Segment Start: Records for processing

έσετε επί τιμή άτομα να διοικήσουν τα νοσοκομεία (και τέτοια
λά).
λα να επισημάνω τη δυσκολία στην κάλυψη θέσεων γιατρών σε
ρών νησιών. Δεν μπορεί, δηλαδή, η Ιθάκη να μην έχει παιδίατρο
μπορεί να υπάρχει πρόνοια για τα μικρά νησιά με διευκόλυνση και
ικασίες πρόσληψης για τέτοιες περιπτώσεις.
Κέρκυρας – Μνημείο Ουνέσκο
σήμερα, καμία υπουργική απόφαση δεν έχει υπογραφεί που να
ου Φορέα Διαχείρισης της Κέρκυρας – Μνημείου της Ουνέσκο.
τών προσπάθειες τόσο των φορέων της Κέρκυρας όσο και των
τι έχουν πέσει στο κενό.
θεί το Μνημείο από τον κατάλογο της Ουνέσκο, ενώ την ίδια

Segment End: Records for processing

§ Goal of the exercise
Give the data again, unchanged in every line.

§ Exercise answer
έσετε επί τιμή άτομα να διοικήσουν τα νοσοκομεία (και τέτοια
λά).
λα να επισημάνω τη δυσκολία στην κάλυψη θέσεων γιατρών σε
ρών νησιών. Δεν μπορεί, δηλαδή, η Ιθάκη να μην έχει παιδίατρο
μπορεί να υπάρχει πρόνοια για τα μικρά νησιά με διευκόλυνση και
ικασίες πρόσληψης για τέτοιες περιπτώσεις.
Κέρκυρας – Μνημείο Ουνέσκο
σήμερα, καμία υπουργική απόφαση δεν έχει υπογραφεί που να
ου Φορέα Διαχείρισης της Κέρκυρας – Μνημείου της Ουνέσκο.
τών προσπάθειες τόσο των φορέων της Κέρκυρας όσο και των
τι έχουν πέσει στο κενό.
θεί το Μνημείο από τον κατάλογο της Ουνέσκο, ενώ την ίδια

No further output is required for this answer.